Which meant a life of eternal disappointment.

“You'll like Travis Simpkins,” I said. “Maybe you can get him alone for a few minutes, tell him about Hayley and ask his opinion.”

“He'll draw up the necessary papers before I finish my first sentence.”

“I think he's more interested in finding the right parent than just any parent.”

“I am not just any parent!”

“Well, not everybody who comes looking for a kid is famous and gorgeous.”

“You know that's not what I mean.”

“Really? What else do you have to offer?”

She closed her eyes again. “I'm taking a nap.”

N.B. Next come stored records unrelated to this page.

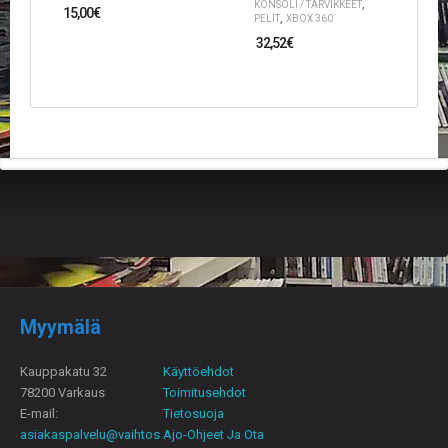
,
KONSOLI / TARVIKKEET
V
15,00
€
,
PELIT
XBOX 360
A
32,52
€
T
L
A
U
T
A
P
E
L
I
T
M
A
Myymälä
G
I
C
Kauppakatu 32
Käyttöehdot
T
78200 Varkaus
Toimitusehdot
H
E-mail:
Tietosuoja
E
asiakaspalvelu@vaihtos
Ajo-Ohjeet Ja Ota
G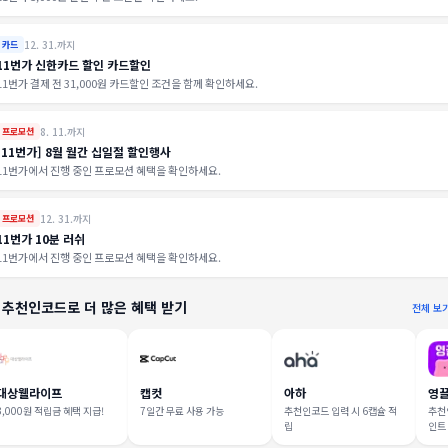
12. 31.까지
카드
11번가 신한카드 할인 카드할인
11번가 결제 전 31,000원 카드할인 조건을 함께 확인하세요.
8. 11.까지
프로모션
[11번가] 8월 월간 십일절 할인행사
11번가에서 진행 중인 프로모션 혜택을 확인하세요.
12. 31.까지
프로모션
11번가 10분 러쉬
11번가에서 진행 중인 프로모션 혜택을 확인하세요.
 추천인코드로 더 많은 혜택 받기
전체 보
대상웰라이프
캡컷
아하
영
3,000원 적립금 혜택 지급!
7일간 무료 사용 가능
추천인코드 입력 시 6캡슐 적
추천인
립
인트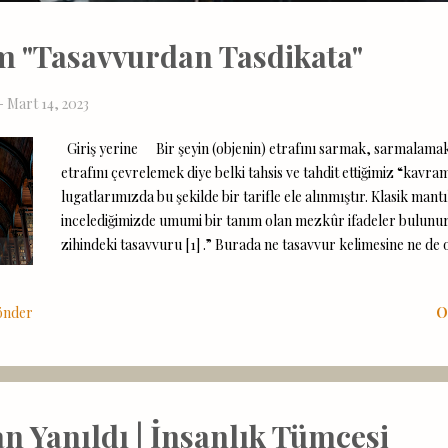
 "Tasavvurdan Tasdikata"
-
Mart 14, 2023
Giriş yerine Bir şeyin (objenin) etrafını sarmak, sarmalamak
etrafını çevrelemek diye belki tahsis ve tahdit ettiğimiz “kavra
lugatlarımızda bu şekilde bir tarifle ele alınmıştır. Klasik mant
incelediğimizde umumi bir tanım olan mezkûr ifadeler bulunur:
zihindeki tasavvuru [1] .” Burada ne tasavvur kelimesine ne de 
ve diğer konunun gereği kullandığımız ifadeleri makalemizin şa
ve ilgimizi sekteye uğratma endişesi hasebiyle bilâ-fasıla geçilec
önder
O
Vecibemizi yerince ifa edebilmek ümidiyle… Mantık ilmi dahili
mahiyeti Kavram için yukarıda da zikrettiğimiz gibi “bir şeyin
zihindeki ve zihne ait tasarımı” [2] veya “bir fikir ( idea )” [3] d
ilmi çerçevesinde yapılan okumalarda anlıyoruz ki Platon kav
yüklemiş ve idea sözcüğüyle tanıtmıştır. [4] Mantık literatürün
an Yanıldı | İnsanlık Tümcesi
adı çokça geçen Aristot...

I laughed and closed my eyes, too.

ACT spends more time and money placing children than they spend on appearances. The agency is housed in a down-at-the-heels three-story building on the outskirts of downtown shared by insurance agents, podiatrists and a dog groomer, who has the entire first floor. Howls and barks echoed through windows flung wide-open as Travis, a barrel-chested guy in a tropical shirt and flip-flops, came into the reception area from an office the size of a powder room and enthusiastically embraced us both.

Mick and a bare-minimum crew had already followed Travis for a morning. Pet and I had taken photos at the same time and I was scheduled to come back tomorrow when a family who was working with Travis came in for their second interview.